POR QUÊ? Uma portaria publicada em 20.nov.2023 definiu que o governo federal não precisa mais armazenar ou disponibilizar registros e informes que se destinem a "reflexões e discussões internas", nem mediante pedidos de LAI.

  • Isso inclui documentos sobre o que o governo monitora nas redes sociais – pela nova norma, eles são considerados briefings (ou seja, informes internos) da presidência e da vice-presidência;
  • Segundo a SECOM, suas avaliações do tipo não tem periodicidade definida e "medem tão somente a temperatura de determinada temática e seu alcance nas redes sociais, não objetivando o monitoramento de pessoas".

DE OLHOS NAS REDES. Desde o início do governo Lula, a SECOM conta com um "Departamento de Monitoramento e Pesquisas", que fica de olho e avalia o impacto e percepção da sociedade sobre a atuação e as políticas do Executivo Federal.

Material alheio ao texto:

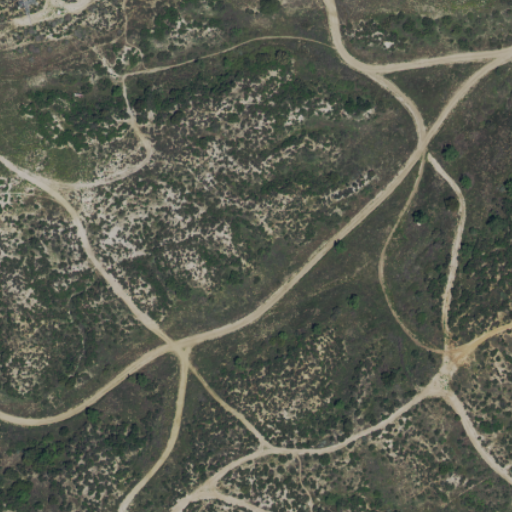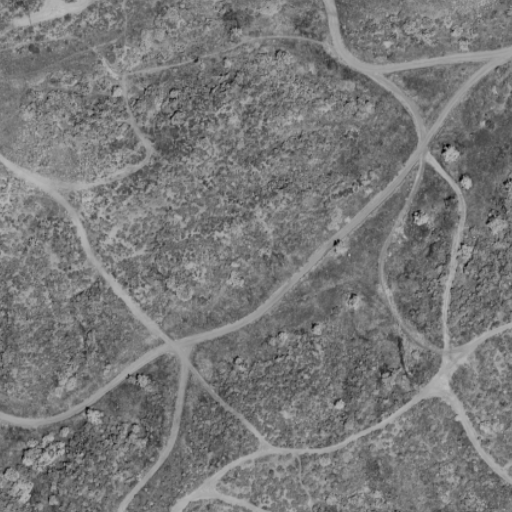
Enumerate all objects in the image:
road: (431, 223)
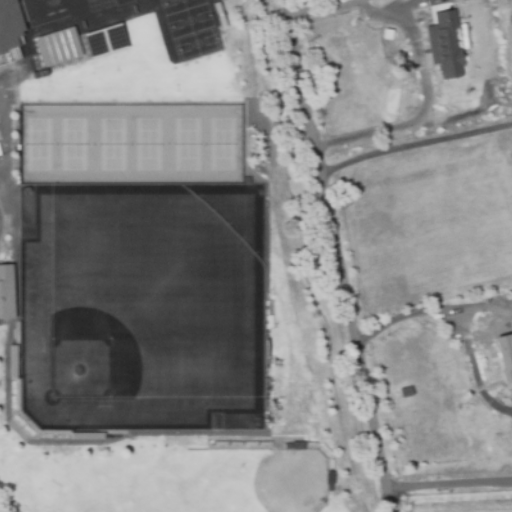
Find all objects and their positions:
road: (322, 8)
building: (9, 31)
building: (199, 33)
building: (443, 44)
building: (56, 46)
building: (57, 46)
road: (417, 47)
road: (410, 124)
park: (37, 144)
park: (72, 144)
park: (112, 144)
park: (147, 144)
park: (186, 144)
park: (221, 144)
road: (415, 146)
road: (333, 256)
park: (151, 296)
road: (509, 330)
building: (504, 356)
building: (405, 391)
building: (402, 463)
road: (448, 483)
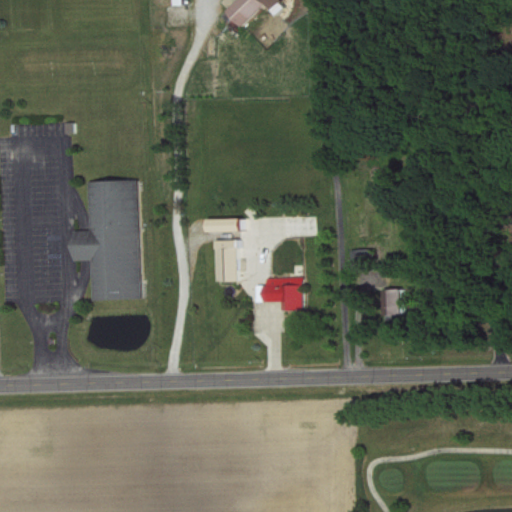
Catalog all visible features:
building: (183, 1)
building: (254, 8)
building: (260, 9)
building: (72, 125)
road: (63, 146)
road: (337, 187)
road: (177, 188)
road: (79, 206)
parking lot: (38, 212)
building: (230, 223)
building: (234, 226)
building: (115, 238)
building: (121, 241)
road: (87, 243)
building: (231, 258)
building: (364, 258)
building: (235, 261)
building: (369, 263)
road: (81, 285)
building: (286, 290)
building: (293, 293)
building: (398, 305)
building: (403, 307)
road: (495, 313)
road: (358, 327)
road: (276, 340)
road: (256, 378)
crop: (180, 454)
road: (418, 457)
park: (434, 466)
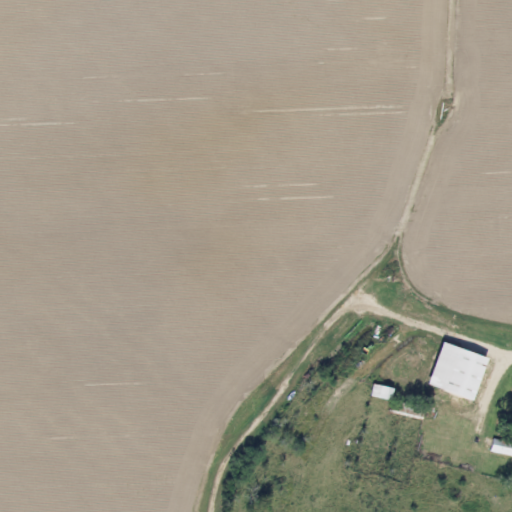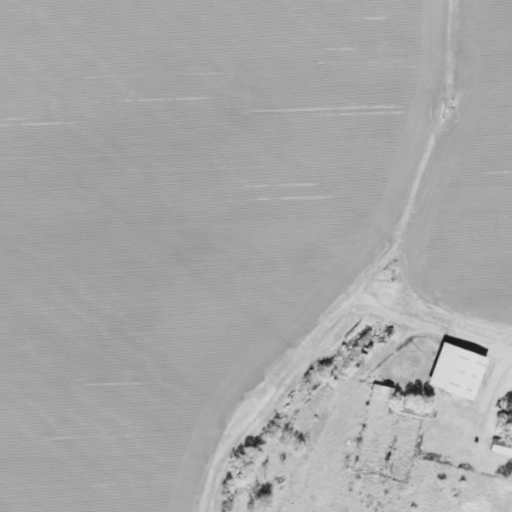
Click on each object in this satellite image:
building: (453, 371)
road: (492, 382)
building: (499, 447)
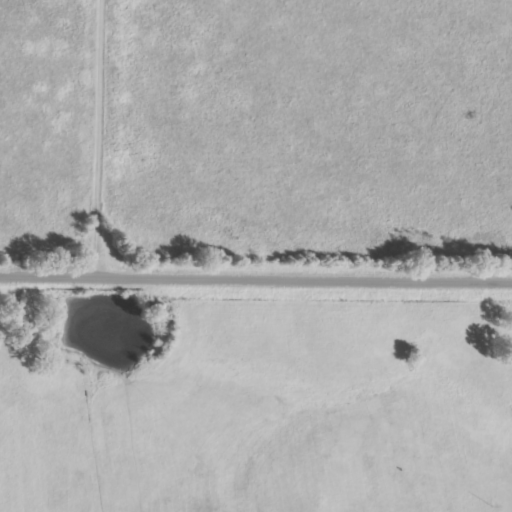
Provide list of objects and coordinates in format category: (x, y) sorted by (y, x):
road: (84, 129)
road: (256, 259)
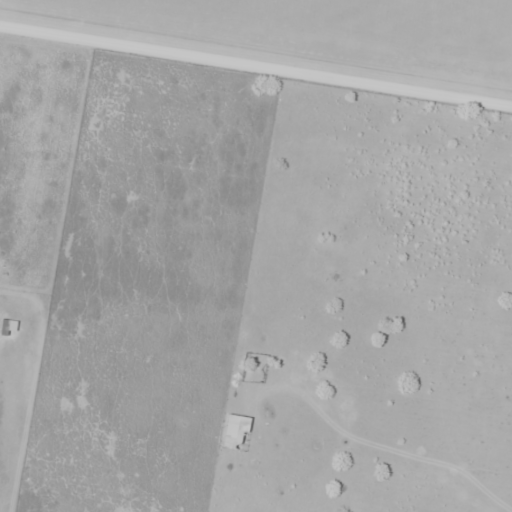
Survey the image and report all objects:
building: (237, 432)
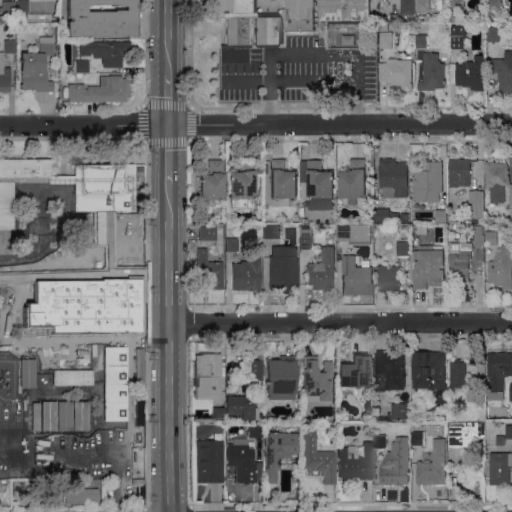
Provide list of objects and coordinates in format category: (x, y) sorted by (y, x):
building: (492, 4)
building: (423, 5)
building: (7, 6)
building: (20, 6)
building: (22, 6)
building: (412, 6)
building: (493, 6)
building: (407, 7)
building: (457, 7)
building: (7, 10)
building: (345, 10)
building: (36, 17)
building: (99, 17)
building: (101, 17)
building: (392, 17)
building: (427, 17)
road: (168, 18)
building: (234, 20)
building: (264, 22)
building: (381, 28)
building: (265, 29)
building: (491, 33)
building: (493, 34)
building: (456, 36)
building: (458, 36)
building: (385, 40)
building: (421, 41)
building: (9, 46)
building: (104, 50)
building: (106, 50)
road: (168, 55)
building: (80, 65)
building: (82, 65)
building: (36, 67)
building: (33, 68)
parking lot: (301, 71)
building: (395, 72)
building: (397, 72)
building: (430, 72)
building: (501, 72)
building: (502, 72)
building: (432, 73)
building: (468, 73)
building: (469, 73)
building: (4, 76)
building: (61, 76)
road: (314, 81)
building: (100, 89)
building: (101, 90)
road: (168, 98)
road: (255, 122)
road: (168, 153)
building: (24, 167)
building: (140, 168)
building: (458, 172)
building: (460, 172)
building: (393, 177)
building: (392, 178)
building: (42, 179)
building: (495, 179)
building: (210, 180)
building: (240, 180)
building: (280, 180)
building: (282, 180)
building: (351, 180)
building: (353, 180)
building: (212, 181)
building: (426, 181)
building: (498, 181)
building: (241, 184)
building: (316, 184)
building: (428, 184)
building: (104, 187)
building: (320, 187)
building: (509, 193)
building: (474, 203)
building: (476, 204)
building: (6, 215)
building: (381, 215)
building: (437, 216)
building: (394, 217)
building: (404, 217)
building: (451, 226)
building: (404, 229)
building: (269, 230)
building: (271, 231)
building: (352, 231)
building: (205, 232)
building: (207, 233)
building: (353, 233)
building: (439, 233)
building: (478, 236)
building: (480, 236)
building: (306, 237)
building: (491, 238)
building: (232, 244)
building: (403, 248)
building: (479, 254)
building: (459, 258)
building: (458, 263)
building: (281, 267)
building: (500, 267)
building: (501, 267)
building: (283, 268)
building: (427, 268)
building: (206, 269)
building: (209, 269)
building: (319, 270)
building: (322, 270)
building: (245, 271)
building: (247, 271)
building: (425, 275)
building: (354, 276)
building: (355, 277)
building: (386, 277)
building: (388, 278)
building: (61, 280)
road: (340, 321)
building: (68, 329)
road: (168, 347)
building: (72, 359)
building: (252, 367)
building: (427, 369)
building: (429, 369)
building: (353, 370)
building: (389, 370)
building: (390, 371)
building: (354, 372)
building: (497, 372)
building: (498, 373)
building: (456, 374)
building: (457, 374)
building: (70, 376)
building: (72, 377)
building: (278, 377)
building: (280, 378)
building: (314, 379)
building: (315, 379)
building: (113, 383)
building: (114, 386)
building: (255, 388)
building: (511, 392)
building: (417, 393)
building: (474, 395)
building: (239, 405)
building: (238, 407)
building: (397, 410)
building: (400, 411)
building: (47, 415)
building: (62, 415)
building: (78, 415)
building: (268, 416)
building: (254, 430)
building: (508, 431)
building: (508, 432)
building: (464, 433)
building: (415, 437)
building: (463, 437)
building: (417, 438)
building: (500, 439)
building: (379, 441)
building: (277, 451)
building: (275, 452)
building: (316, 457)
building: (318, 457)
building: (207, 460)
building: (209, 461)
building: (241, 461)
building: (353, 461)
building: (355, 461)
building: (243, 462)
building: (394, 462)
building: (432, 465)
building: (432, 465)
building: (499, 467)
building: (500, 468)
building: (394, 474)
building: (478, 490)
building: (79, 495)
building: (81, 495)
building: (13, 497)
building: (50, 502)
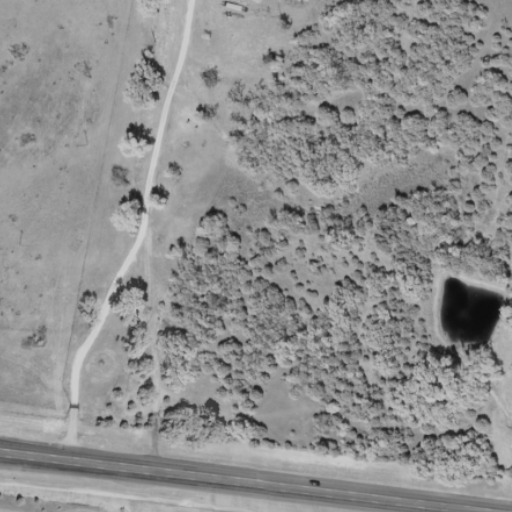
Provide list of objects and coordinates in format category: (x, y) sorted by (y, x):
road: (310, 97)
road: (146, 234)
road: (223, 483)
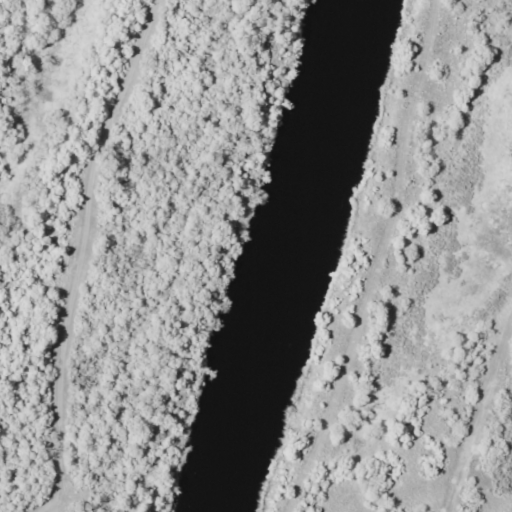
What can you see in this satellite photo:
river: (286, 255)
road: (426, 262)
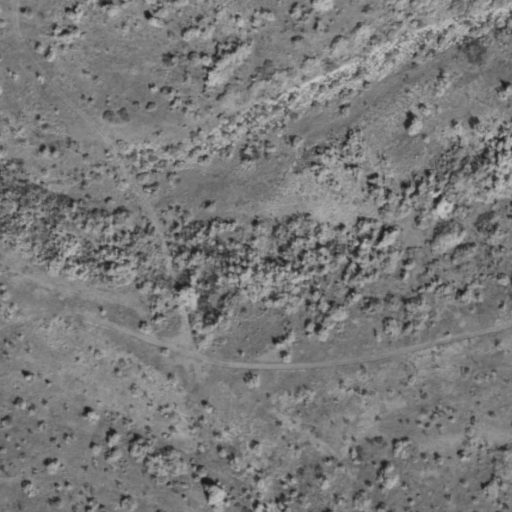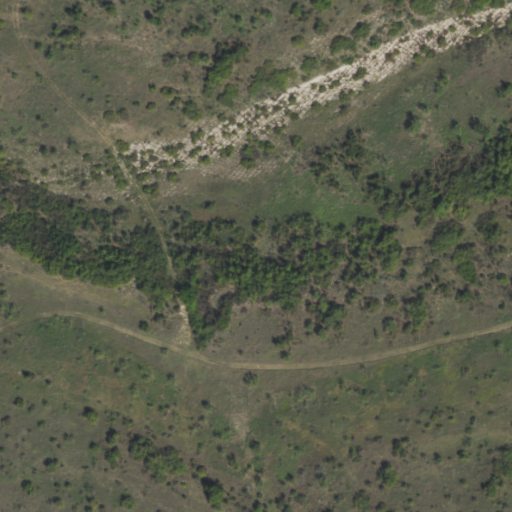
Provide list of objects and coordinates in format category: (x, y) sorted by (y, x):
road: (140, 189)
road: (371, 493)
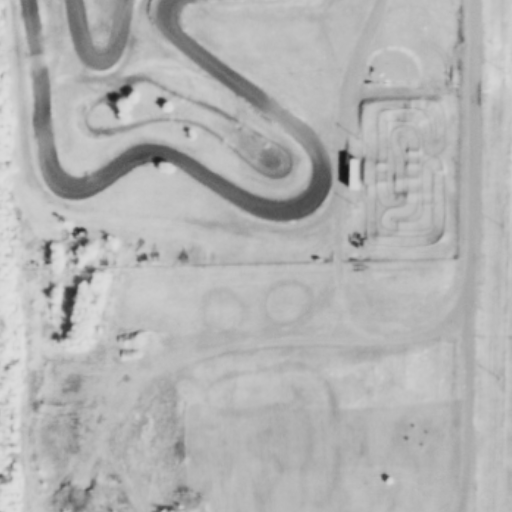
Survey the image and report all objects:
road: (472, 256)
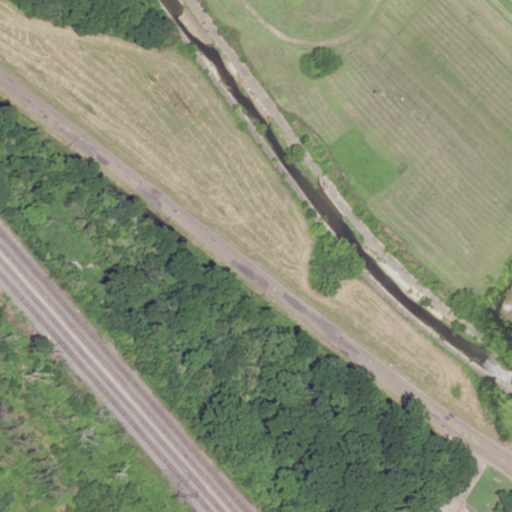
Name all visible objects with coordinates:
road: (253, 272)
railway: (109, 388)
railway: (103, 393)
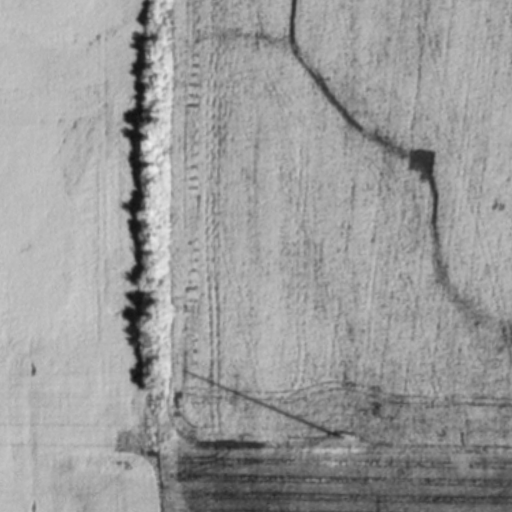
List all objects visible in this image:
power tower: (338, 427)
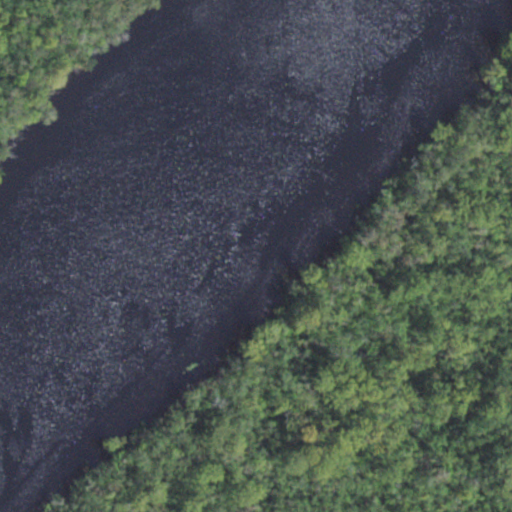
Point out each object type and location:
river: (178, 184)
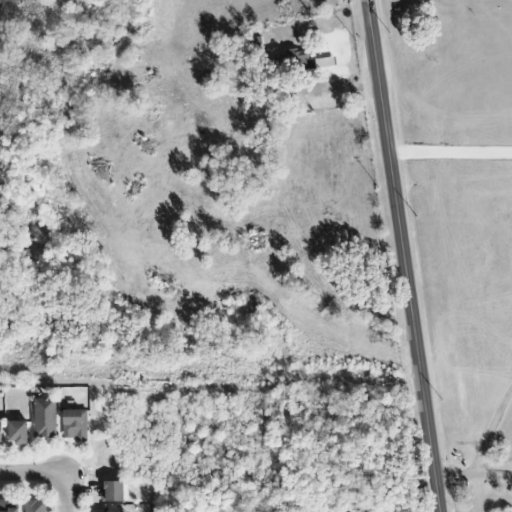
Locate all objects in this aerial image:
road: (402, 255)
building: (44, 418)
building: (74, 425)
road: (509, 426)
building: (17, 432)
building: (0, 434)
road: (32, 472)
road: (65, 492)
building: (111, 492)
building: (8, 506)
building: (33, 506)
building: (114, 510)
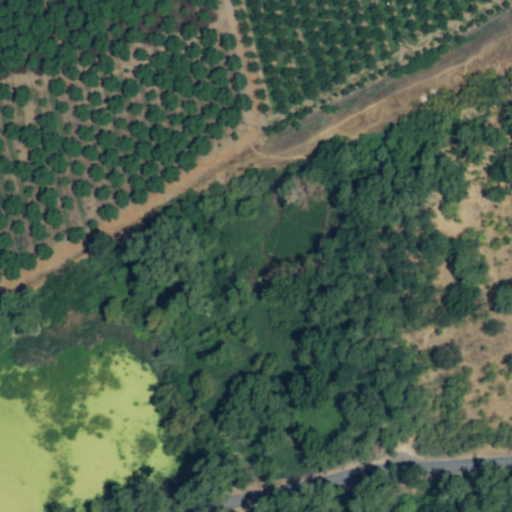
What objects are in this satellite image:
crop: (180, 96)
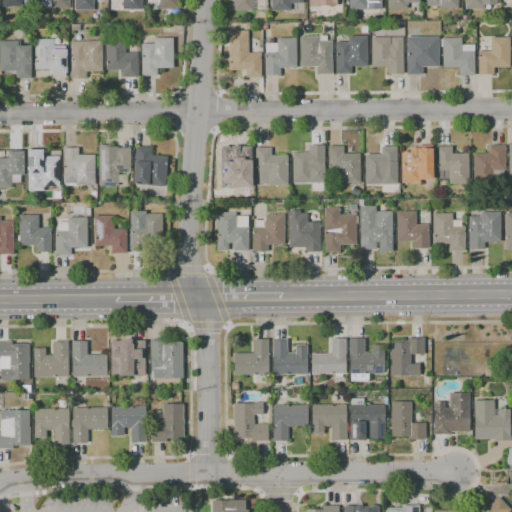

De acordo com o órgão, o monitoramento é feito em tempo real e "temas mais mencionados nas redes e os que tiverem maior alcance e engajamento 'em termos de volume' são colhidos e analisados, sem, necessariamente, a produção de relatório, seja físico ou digital".

A SECOM informou que uma empresa chamada BR+ faz esse monitoramento, "por meio de softwares de busca comuns no mercado e equipes de analistas", mas não deu mais detalhes.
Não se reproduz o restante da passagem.